- Opening Delimiter -
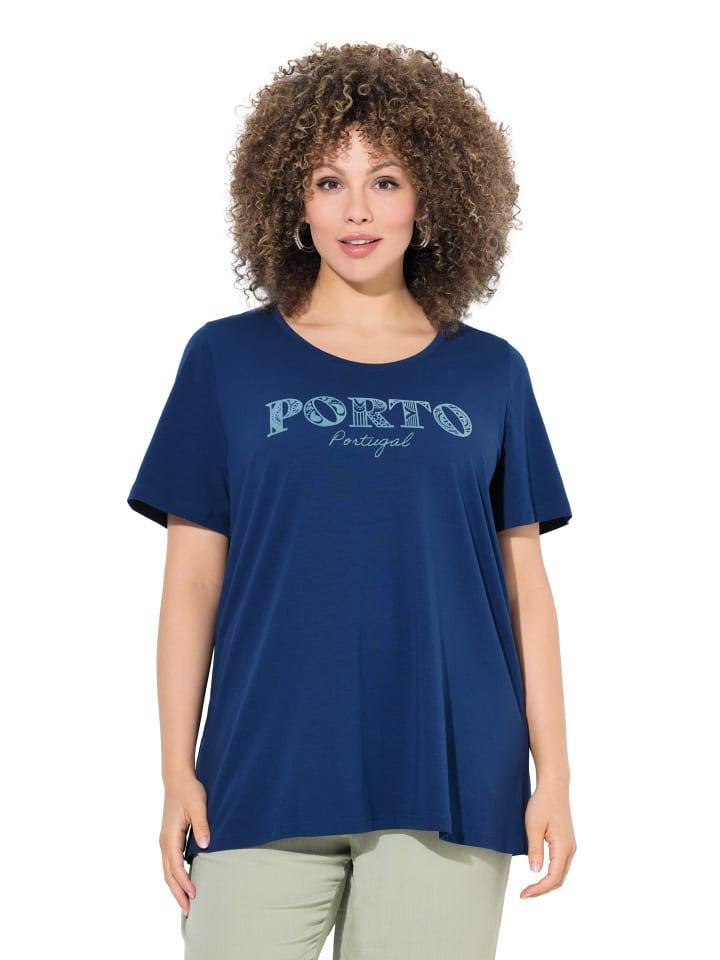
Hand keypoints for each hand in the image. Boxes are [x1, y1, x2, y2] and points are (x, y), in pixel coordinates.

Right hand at [159, 771, 210, 914]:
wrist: (177, 779)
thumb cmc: (189, 791)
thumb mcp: (198, 805)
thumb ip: (202, 825)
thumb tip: (205, 845)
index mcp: (170, 836)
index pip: (175, 865)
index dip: (184, 881)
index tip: (194, 894)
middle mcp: (164, 842)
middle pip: (168, 874)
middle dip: (177, 893)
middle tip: (188, 910)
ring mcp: (165, 841)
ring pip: (167, 870)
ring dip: (175, 887)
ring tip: (186, 902)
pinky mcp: (169, 839)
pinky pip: (170, 863)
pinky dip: (175, 876)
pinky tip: (184, 882)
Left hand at [520, 780, 576, 898]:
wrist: (554, 787)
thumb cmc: (542, 804)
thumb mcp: (533, 826)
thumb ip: (535, 850)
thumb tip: (535, 872)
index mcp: (563, 847)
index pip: (553, 878)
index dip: (538, 889)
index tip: (524, 894)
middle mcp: (570, 849)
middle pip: (559, 879)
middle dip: (542, 890)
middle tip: (524, 894)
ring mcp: (570, 846)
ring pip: (561, 873)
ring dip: (547, 883)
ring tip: (530, 888)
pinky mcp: (566, 842)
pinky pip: (560, 865)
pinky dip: (551, 874)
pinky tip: (539, 874)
- Closing Delimiter -
_Try it_. Within the entries, find each line holding the string "hand". Reply with how many there are, as a number alone.

_Output of the task_. 3